Pursuant to subsection 3d(a) the trial court is under a plain duty to impose conditions of probation which are reasonable. Reasonable conditions are those which bear some “reasonable relationship to the treatment of the accused [i.e., the prior charges against him or his rehabilitation] and the protection of the public.” Tamez v. State, 534 S.W.2d 686, 691 (Tex.Crim.App.1976). The conditions that relator resign all elective offices currently held and that he not run for any elective office during the next year are, as a matter of law, unreasonable restrictions in this instance. Neither condition is one which would tend to protect the public nor one which is reasonably related to the treatment of the accused. Since neither probationary condition is reasonable, the trial court violated the mandate of article 42.12, section 3d(a), and thus violated her plain legal duty to impose reasonable conditions.

Further, since this is a deferred adjudication there has been no finding of guilt. The trial court is depriving relator of his office, and the electorate of the City of Shavano Park of their representative, without a finding of culpability on the charges involving official misconduct. The *37Local Government Code provides a specific procedure for removal of a mayor from his office in a General-Law Municipality, such as the City of Shavano Park. TEX.LOC. GOVT.CODE ANN. § 21.002 (Vernon Supp.1988). The causes for removal are enumerated as is the procedure. Pursuant to the Local Government Code, a court made up of a majority of the aldermen will determine whether the mayor is guilty of the charges and will declare the office vacant if they find him guilty. TEX.LOC. GOVT.CODE ANN. § 21.002(f)-(h) (Vernon Supp.1988). The trial court, in commanding relator to vacate his office, has acted beyond her authority and has violated the terms of section 21.002. The two conditions are thus unreasonable.

We find that the trial court was under a plain legal duty to impose only reasonable conditions. This aspect of her duty is not discretionary. Relator meets the second prong of the test for issuance of a writ of mandamus in a criminal law matter.

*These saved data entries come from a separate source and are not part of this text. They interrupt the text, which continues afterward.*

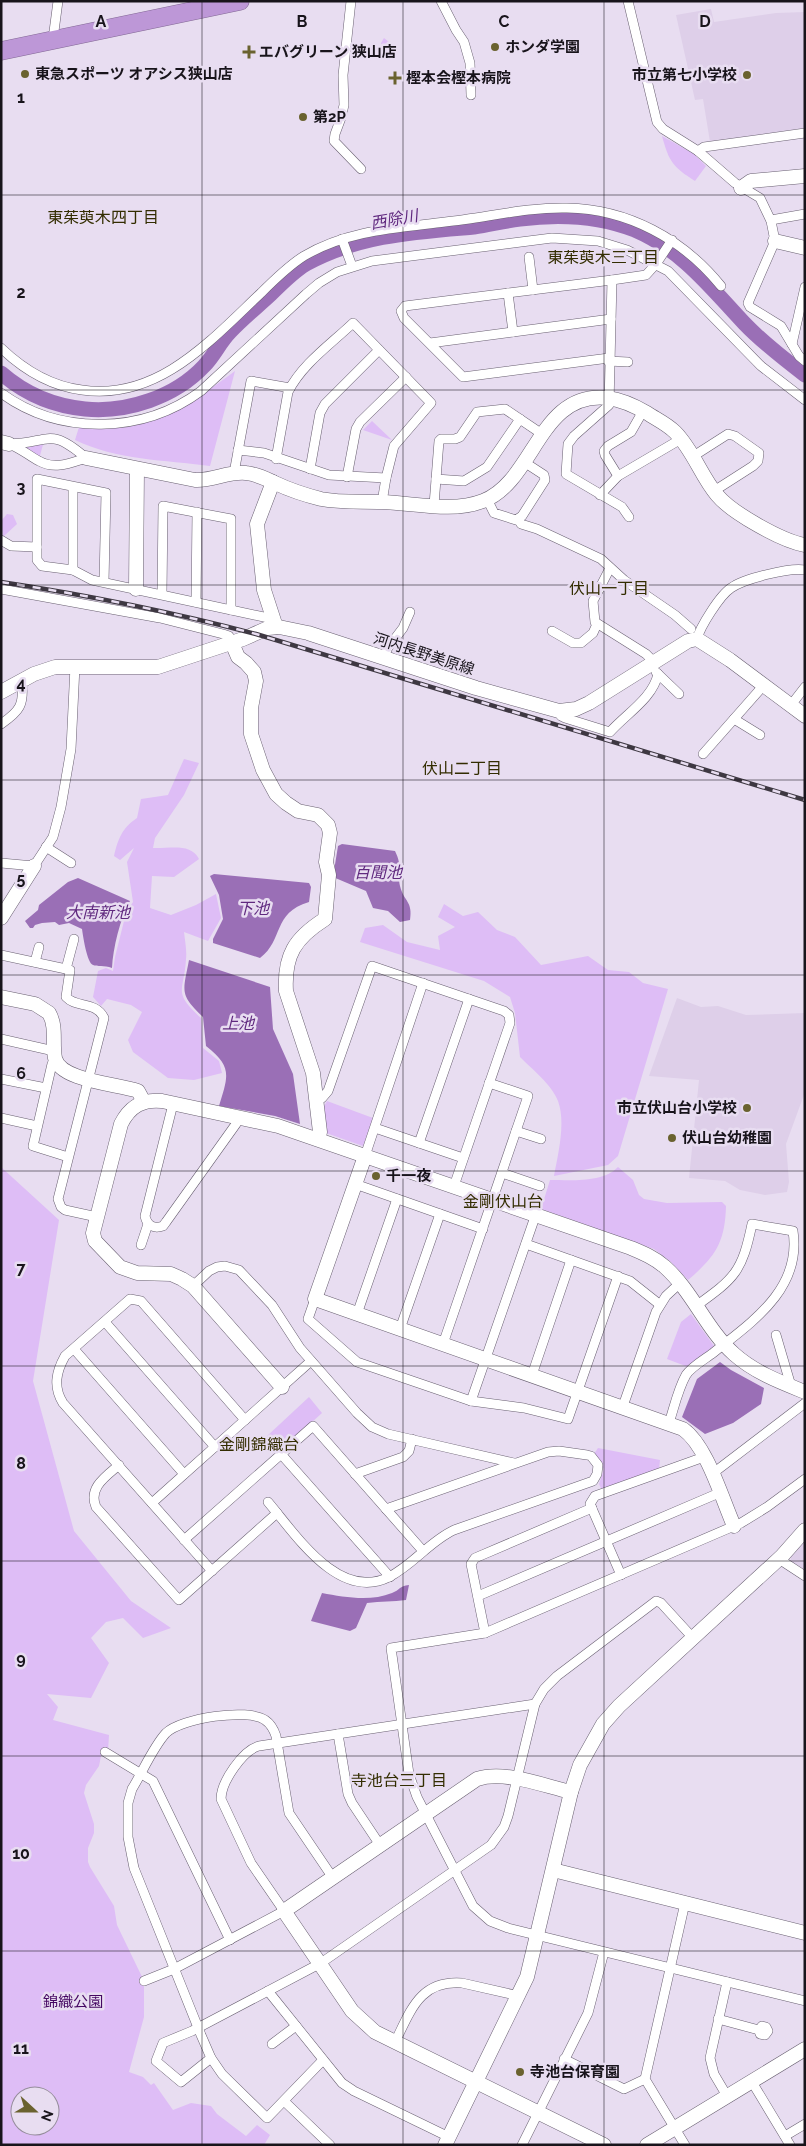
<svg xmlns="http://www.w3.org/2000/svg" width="806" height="2146" font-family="Raleway,'Noto Sans JP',sans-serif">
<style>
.built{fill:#decfe9}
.green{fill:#debdf6;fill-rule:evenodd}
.water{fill:#9a6fb6}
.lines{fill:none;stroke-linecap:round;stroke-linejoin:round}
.river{stroke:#9a6fb6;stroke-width:15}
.street-casing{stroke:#696071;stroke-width:10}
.secondary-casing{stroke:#696071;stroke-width:15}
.highway-casing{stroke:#836995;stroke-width:19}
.street{stroke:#fff;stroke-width:9}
.secondary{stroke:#fff;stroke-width:14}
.highway{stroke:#bd97d7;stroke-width:18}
.rail-casing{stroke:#3e3842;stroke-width:4.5}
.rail{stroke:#e8ddf1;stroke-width:2.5;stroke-dasharray:8;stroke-linecap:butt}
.grid{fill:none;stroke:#18141b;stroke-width:1;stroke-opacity:0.55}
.poi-dot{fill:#6a622f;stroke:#e8ddf1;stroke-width:2}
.labels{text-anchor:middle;stroke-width:5;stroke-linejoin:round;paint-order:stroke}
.poi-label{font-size:15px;font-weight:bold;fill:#18141b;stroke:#e8ddf1;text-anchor:start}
.street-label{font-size:15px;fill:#18141b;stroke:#e8ddf1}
.park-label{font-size:15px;fill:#450762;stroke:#e8ddf1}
.neighbourhood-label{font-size:16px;fill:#332d01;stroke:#e8ddf1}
.water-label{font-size:16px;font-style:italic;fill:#60297f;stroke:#e8ddf1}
.grid-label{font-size:16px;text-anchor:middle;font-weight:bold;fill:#18141b;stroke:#e8ddf1;stroke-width:5;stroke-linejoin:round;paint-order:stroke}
</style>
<rect width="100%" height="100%" fill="#e8ddf1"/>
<g class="built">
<polygon points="711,9 714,22 776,13 805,12 805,128 710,142 703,99 695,100 676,15"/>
<polygon points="677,998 701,1007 718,1006 746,1015 805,1013 805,1092 786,1144 789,1182 787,1192 765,1195 740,1190 725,1181 689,1178 699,1080 649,1076"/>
<polygon points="805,1542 805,1572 791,1564 791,1557"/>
</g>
<g class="green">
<polygon points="384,38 389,42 391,51 387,56 382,53 381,43"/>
<path d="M662 136 694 154 706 166 695 181C673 167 669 162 662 136Z"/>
<path d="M235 371 210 466C165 460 116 460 75 440L79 427C92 428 105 429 118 428 158 426 204 394 235 371Z"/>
<polygon points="372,421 392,440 363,430"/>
<polygon points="44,441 39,459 27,450 27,446"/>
<polygon points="7,514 13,515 17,524 3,537 1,521"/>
<path d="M184 759 199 763 184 795 155 838 153 848C168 849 191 842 199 859L174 877 152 876 150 908 171 915 196 905 216 894 221 918 208 941 184 932C185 941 187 951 186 959 184 993 172 991 201 1018L203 1048 219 1061 222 1073 194 1080 168 1078 133 1052 128 1040 142 1012 131 1005 107 999 101 1006 93 997 98 971 106 968 113 971 115 957 126 913 133 902 127 862 134 848 120 860 114 856C118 839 122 828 137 818L141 799 168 795Z"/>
<path d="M444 904 463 916 478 912 497 930 515 937 541 965 588 956 608 970 629 972 643 983 668 989 618 1156 608 1165 554 1176C558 1154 566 1123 558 1101 552 1085 532 1069 520 1057L515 1013 510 997 484 981 360 942 365 928 383 925 407 942 440 950 438 936 455 927 438 917Z"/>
<polygon points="327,1101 373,1118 363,1146 326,1133 323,1108"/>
<path d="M1 1167 59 1220 33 1381 74 1531 131 1601 171 1628 143 1638 123 1618 106 1622 91 1638 109 1663 91 1698 47 1694 58 1707 53 1720 109 1735 108 1751H102L99 1766 86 1785 84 1793 94 1824V1833L88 1848V1862L90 1867 114 1906 117 1925 144 1981V2017L129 2072 143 2077 151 2085 154 2083 173 2110 191 2103 211 2106 217 2114 246 2136 257 2125 270 2135 264 2145H1ZM20 2096H50V2126H20Z"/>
<path d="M618 1167 633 1180 639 1195 644 1199 667 1203 722 1202 726 1206C725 1243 715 1257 688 1280L671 1262 654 1249 541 1209 550 1180C571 1180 603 1183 618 1167Z"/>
<polygon points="691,1314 714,1346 688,1367 667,1359 681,1322"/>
<polygon points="309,1397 322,1413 279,1452 266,1437"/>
<polygon points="598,1448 660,1460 659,1469 602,1490 599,1484 604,1469 594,1454"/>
</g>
<g class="water">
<path d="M342 844 395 851C403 867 397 872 400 886 404 902 413 901 410 920L400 922 388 911 373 908 366 891 333 877 338 846Z"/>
<path d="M214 874 309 883 311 887 309 902C272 913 284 940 260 958L213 943V939L223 919 219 895 210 876Z"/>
<path d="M78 878 130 901C120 919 113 948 112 968 104 965 97 967 93 965 87 963 83 936 82 929L69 923 59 925 55 922 42 923 35 925 33 928H30L25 921 38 910 39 905 68 882Z"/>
<path d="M189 960 270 987 273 1029 293 1074 300 1124 275 1116 219 1106C228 1076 233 1067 206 1046L203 1017C179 994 183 992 189 960Z"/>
<polygon points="720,1362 731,1370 764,1388 761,1404 733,1423 705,1434 682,1417 697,1379"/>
<path d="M409 1585 406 1600C393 1602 381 1601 367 1603L356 1628 350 1631 311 1621 322 1593C344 1597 370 1602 392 1593 400 1590 399 1586 409 1585Z"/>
</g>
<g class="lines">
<path class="river" d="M1 373C25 394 54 406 85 409 127 413 175 397 204 366 214 356 220 342 230 332 242 319 257 307 271 294 281 284 294 271 306 264 359 235 415 232 474 227 489 225 504 221 520 219 558 214 599 216 635 230 682 250 711 288 744 323 762 342 784 359 805 375"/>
<defs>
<g id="street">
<polyline points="351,1 343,75 344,105 341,118 335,134 334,141 361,169"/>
<polyline points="441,1 456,30 464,42 470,63 471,95"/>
<polyline points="628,1 657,122 663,129 698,151 735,183 760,198 771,221 775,241 748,303 750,307 781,326 799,356 805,361"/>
<polyline points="53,39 58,1"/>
<polyline points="698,151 704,147 805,133"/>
<polyline points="771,220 805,214"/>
<polyline points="342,239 352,266"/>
<polyline points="529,257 533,290"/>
<polyline points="508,293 513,332"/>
<polyline points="430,343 611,319"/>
<polyline points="792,344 805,287"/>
<path d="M1 348C24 370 51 386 82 390 158 401 211 340 261 293 274 280 288 266 304 256 348 230 397 228 445 222 485 218 527 207 567 208 628 209 683 239 721 286"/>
<polyline points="609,358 463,377 404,318 401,311 405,306 612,280"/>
<polyline points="608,361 628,362"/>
<path d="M1 393C60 436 143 434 201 391L306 294 319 283 337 272 372 261 552 238 598 241 627 250 668 271 761 366 805 400"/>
<path d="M9 444C50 443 49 426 86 458"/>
<path d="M11 445C22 449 29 456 39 461 55 470 70 463 86 458"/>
<polyline points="238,450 264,453 329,475 386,478"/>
<polyline points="692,457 728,434 735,436 759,453 758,461 753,466 714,491"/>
<path d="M276 459 288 392C302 364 331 344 353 323L431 403 394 446 386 478 382 502"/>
<polyline points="310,469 320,413 325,404 379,350"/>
<polyline points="234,473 251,381 290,388"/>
<polyline points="618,476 605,455 604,451 608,446 631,432 643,411"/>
<polyline points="347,477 356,429 360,422 406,377"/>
<polyline points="436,479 464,481 487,467 520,419"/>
<polyline points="73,487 73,570"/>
<polyline points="600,495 618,476 681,439"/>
<polyline points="487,499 494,513 516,520 522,516 545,480 544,475 524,462"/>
<polyline points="434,505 439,441 441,439 455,439 460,437 477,412 505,409 542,434"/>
<polyline points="629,517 622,507 566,474 568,444 574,436 609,405 612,280 646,275 656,264 672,240"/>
<polyline points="518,519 521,524 537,529 601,559 624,580 675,615 691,629"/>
<polyline points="1,540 11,546 37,547"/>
<polyline points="610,568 593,601 595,622 646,654 654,662"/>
<polyline points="104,582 106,493 37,479 37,560 42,566 73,570 92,580 273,619"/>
<polyline points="1,589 160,618 223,634 229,636 232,643"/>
<polyline points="162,594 163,506 231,519 231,610"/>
<polyline points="196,602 197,512"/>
<polyline points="552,631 573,643 581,643 593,633 597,624"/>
<path d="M697 639C700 627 720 595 731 588 743 579 790 567 805 570"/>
<polyline points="385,657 387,649 403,628 410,612"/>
<polyline points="656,672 679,694"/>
<polyline points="791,705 805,687"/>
<path d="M559 711 561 716 565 718 610 732C626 714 653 698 658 674"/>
<polyline points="734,719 760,735"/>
<path d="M1 724C20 711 24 705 22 682"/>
<polyline points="703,754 763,686"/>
<polyline points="46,847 71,863"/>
<polyline points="1,863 34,866 53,837 61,807 71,749 75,666"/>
<path d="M74 939 66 969 70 970 66 997C76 1008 96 1001 104 1018L58 1199 61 1207 65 1210 97 1217"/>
<polyline points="1,955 66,969"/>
<polyline points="35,962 39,947"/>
<polyline points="1,1039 54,1051"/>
<polyline points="55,1060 52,1064 33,1146 68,1157"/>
<polyline points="1,1079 46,1088"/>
<polyline points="316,1100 322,1098 328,1091 372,966 504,1011 509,1015 510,1023 454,1186"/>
<path d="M173 1104 145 1216C147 1226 154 1229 163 1226L166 1222 236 1124 238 1118"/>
<polyline points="1,1118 37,1126"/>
<polyline points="375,1128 463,1158"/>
<polyline points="516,1131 541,1139"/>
<polyline points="419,1143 469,999"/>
<polyline points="365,1156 423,983"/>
<polyline points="502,1173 540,1186"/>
<polyline points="355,1184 483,1229"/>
<polyline points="526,1244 630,1281 659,1304"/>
<polyline points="141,1245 148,1224"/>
<polyline points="193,1286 209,1271 217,1267 225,1266 239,1270 272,1305 300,1348 357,1413 372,1427 388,1434 514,1463"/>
<polyline points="315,1299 308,1319 357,1362 471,1401 524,1408 568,1419 618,1276"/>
<polyline points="357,1314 397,1199"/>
<polyline points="105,1322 215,1447"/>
<polyline points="400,1329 440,1214"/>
<polyline points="776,1335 791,1386"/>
<polyline points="443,1344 528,1096 489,1083"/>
<polyline points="74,1349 184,1474"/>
<polyline points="532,1375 571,1260"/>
<polyline points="471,1401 536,1214"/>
<polyline points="623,1406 656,1312 666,1296 680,1283"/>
<path d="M669 1423C674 1408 678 1389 686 1375 691 1367 705 1359 713 1353 752 1322 802 1289 793 1231L752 1224C742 1272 735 1278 696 1306"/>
<polyline points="281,1454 390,1577"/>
<path d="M119 1465C105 1477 88 1488 96 1507L179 1600 277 1513"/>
<polyline points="355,1474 403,1457 409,1451 412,1439"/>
<polyline points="712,1474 805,1403"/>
<polyline points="805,1479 767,1507 741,1523 485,1633 391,1648 409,1774 417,1797 473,1906 490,1921 508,1928 805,2001"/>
<path d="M268 1502C296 1535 339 1602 389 1577 413 1565 430 1541 454 1530L593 1481 597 1474 598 1465 591 1456 587 1455 559 1451 548 1452 386 1509"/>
<polyline points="152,1503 311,1361"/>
<polyline points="184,1540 313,1426 423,1551"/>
<polyline points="779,1559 805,1576"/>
<path d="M212 1571 63 1403C53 1387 56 1372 65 1356L130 1299 141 1301 245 1420"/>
<polyline points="621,1575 590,1504 595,1496 704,1457"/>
<polyline points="478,1596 719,1493"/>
<polyline points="485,1633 471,1564 475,1558 592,1508"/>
<polyline points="338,1734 348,1794 352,1803 380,1845"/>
<polyline points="105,1752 153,1781 230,1940"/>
<polyline points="685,1903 645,2079 685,2145"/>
<path d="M144 1981 174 1969 284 1911 251 1863 221 1799C221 1782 243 1750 259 1746L535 1704"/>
<polyline points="727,1982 710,2058 714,2074 727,2096"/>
<polyline points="268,1991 342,2083 354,2091 449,2137"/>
<polyline points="718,2019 759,2030"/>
<polygon points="762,2026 766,2027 768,2031 765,2035 760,2034 759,2030"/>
<path d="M395 2042C411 2010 420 1980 462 1983L519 1996"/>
<polyline points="272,2044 296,2026"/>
<polyline points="211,2058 181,2082 156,2061 163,2043 192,2031 321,1963 491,1845 504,1827 508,1816 535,1704 544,1689 557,1676 656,1601 661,1603 693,1638"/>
<polyline points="564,2059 624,2089 645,2079"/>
<path d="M323 2060 267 2118 222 2074 211 2058 201 2035 134 1868 128 1837V1803L132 1789C142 1773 153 1747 166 1733 181 1718 248 1708 265 1720 271 1724 274 1730 276 1736L289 1813 333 1878"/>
<polyline points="752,2082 790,2145"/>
<polyline points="284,2101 330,2145"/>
<polyline points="785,2136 805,2124"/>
<polyline points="522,2145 588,2013 604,1952"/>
</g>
<g id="secondary">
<polyline points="741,188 751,181 805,176"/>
<polyline points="775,241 805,248"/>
<polyline points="1,442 9,444"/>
<path d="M86 458 195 480C213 481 229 471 246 473 257 474 266 479 275 483 290 490 305 495 321 499 341 503 362 501 382 502 415 503 452 513 483 501 535 481 539 390 608 398 623 400 635 406 647 413 656 419 667 424 675 432 693 450 701 476 717 495 732 513 782 541 805 545"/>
<polyline points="273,482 257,524 264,590 276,627"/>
<polyline points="136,589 137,469"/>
<path d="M232 643 238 657 246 663 254 672 256 681 251 708V734L263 770 276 794 286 803 298 811 318 815 328 825 330 833 326 862 329 875 325 919C295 938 284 955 286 991L313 1073 320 1132 318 1139"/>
<polyline points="1,692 34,674 55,667 158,667 243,639 268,628 279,627 308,633 476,688 559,711 576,709 589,703 688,641 697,639 730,660 805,716"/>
<polyline points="1,918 34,866"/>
<path d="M1 997 35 1004 49 1013C57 1027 52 1043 55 1058 60 1081 118 1084 138 1091L144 1102"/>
<path d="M365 1156 315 1299 683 1429C707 1446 722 1499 734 1526"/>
<path d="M282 1387 193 1286 182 1279 171 1274 137 1273 120 1267 95 1241 93 1233 121 1124C130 1106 143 1099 162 1101L278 1126 631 1248C643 1253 655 1258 665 1267 693 1292 706 1329 734 1354 754 1372 780 1382 805 1392"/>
<path d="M571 1792C544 1786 505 1770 477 1779L284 1911 352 2011 375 2032 604 2145"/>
<polyline points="553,1870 805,1933"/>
<polyline points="445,2145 527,1977 571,1792 580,1765 603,1724 619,1706 782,1556 805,1530"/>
<polyline points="647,2145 805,2049"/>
</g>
<polyline id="highway" points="1,51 240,1"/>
</defs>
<use href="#street" class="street-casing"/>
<use href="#secondary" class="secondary-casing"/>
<use href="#highway" class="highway-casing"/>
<use href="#street" class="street"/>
<use href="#secondary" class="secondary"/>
<use href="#highway" class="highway"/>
<defs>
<path id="rail" d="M1 582C87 595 172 612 256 634L805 800"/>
</defs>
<use href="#rail" class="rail-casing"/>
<use href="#rail" class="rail"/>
</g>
<path class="grid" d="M202 1V2145M403 1V2145M604 1V2145M1 195H805M1 390H805M1 585H805M1 780H805M1 975H805M1 1171H805M1 1366H805M1 1561H805M1 1756H805M1 1951H805"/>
<g class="poi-dot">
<circle cx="495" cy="47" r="5"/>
<path d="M246.5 44.5h5v5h5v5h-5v5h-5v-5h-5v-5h5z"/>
<circle cx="25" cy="74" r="5"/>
<circle cx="747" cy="75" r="5"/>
<path d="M392.5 70.5h5v5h5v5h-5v5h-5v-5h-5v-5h5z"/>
<circle cx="303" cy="117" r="5"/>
<circle cx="747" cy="1108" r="5"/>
<circle cx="672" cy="1138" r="5"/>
<circle cx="376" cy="1176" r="5"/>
<circle cx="520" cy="2072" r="5"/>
</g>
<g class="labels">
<g class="poi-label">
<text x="505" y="52">ホンダ学園</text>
<text x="259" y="57">エバグリーン 狭山店</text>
<text x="35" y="79">東急スポーツ オアシス狭山店</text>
<text x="737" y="80" text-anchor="end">市立第七小学校</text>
<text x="406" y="83">樫本会樫本病院</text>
<text x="313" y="122">第2P</text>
<text x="737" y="1113" text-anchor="end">市立伏山台小学校</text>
<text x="682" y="1143">伏山台幼稚園</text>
<text x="386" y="1181">千一夜</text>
<text x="530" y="2077">寺池台保育園</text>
</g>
<g class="street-label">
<text transform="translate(424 654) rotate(18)" y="5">河内長野美原線</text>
</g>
<g class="park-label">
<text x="73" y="2007">錦織公園</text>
</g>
<g class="neighbourhood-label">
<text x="103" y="223">東茱萸木四丁目</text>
<text x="603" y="263">東茱萸木三丁目</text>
<text x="609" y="594">伏山一丁目</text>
<text x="462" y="774">伏山二丁目</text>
<text x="503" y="1207">金剛伏山台</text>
<text x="259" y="1450">金剛錦織台</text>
<text x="399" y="1786">寺池台三丁目</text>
</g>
<g class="water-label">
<text transform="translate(394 219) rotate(-10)" y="6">西除川</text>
<text x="378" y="878">百聞池</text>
<text x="253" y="914">下池</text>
<text x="98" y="918">大南新池</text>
<text x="238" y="1029">上池</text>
</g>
</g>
<g class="grid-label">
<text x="101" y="27">A</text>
<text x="302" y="27">B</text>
<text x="504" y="27">C</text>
<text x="705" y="27">D</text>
<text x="21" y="103">1</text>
<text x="21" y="298">2</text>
<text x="21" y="493">3</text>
<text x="21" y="689">4</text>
<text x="21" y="884">5</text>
<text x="21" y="1079">6</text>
<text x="21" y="1274">7</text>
<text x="21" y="1469">8</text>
<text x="21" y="1664">9</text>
<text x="21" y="1859">10</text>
<text x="21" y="2054">11</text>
</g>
<rect width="806" height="2146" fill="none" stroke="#18141b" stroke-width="5"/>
<g transform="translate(35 2111) rotate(111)"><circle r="24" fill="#e8ddf1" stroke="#958d9b"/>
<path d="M0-4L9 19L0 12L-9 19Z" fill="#6a622f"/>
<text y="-8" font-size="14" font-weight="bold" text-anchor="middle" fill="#18141b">N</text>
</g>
</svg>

The conditions requiring relator to resign from and refrain from seeking elective office are invalid. We are confident that Judge Reed will rescind these conditions of probation. The writ of mandamus will issue only in the event that she fails to do so. The temporary injunction, entered by this Court on June 24, 1988, enjoining Judge Reed from revoking the probation of relator, is dissolved.

The petition for writ of mandamus is conditionally granted.

CANTU, J., concurs with opinion. ESQUIVEL, J., dissents and concurs with opinion. DIAL, J., dissents with opinion.

. All statutory references are to TEX.CODE CRIM.PROC.ANN. (Vernon Supp.1988), unless indicated otherwise.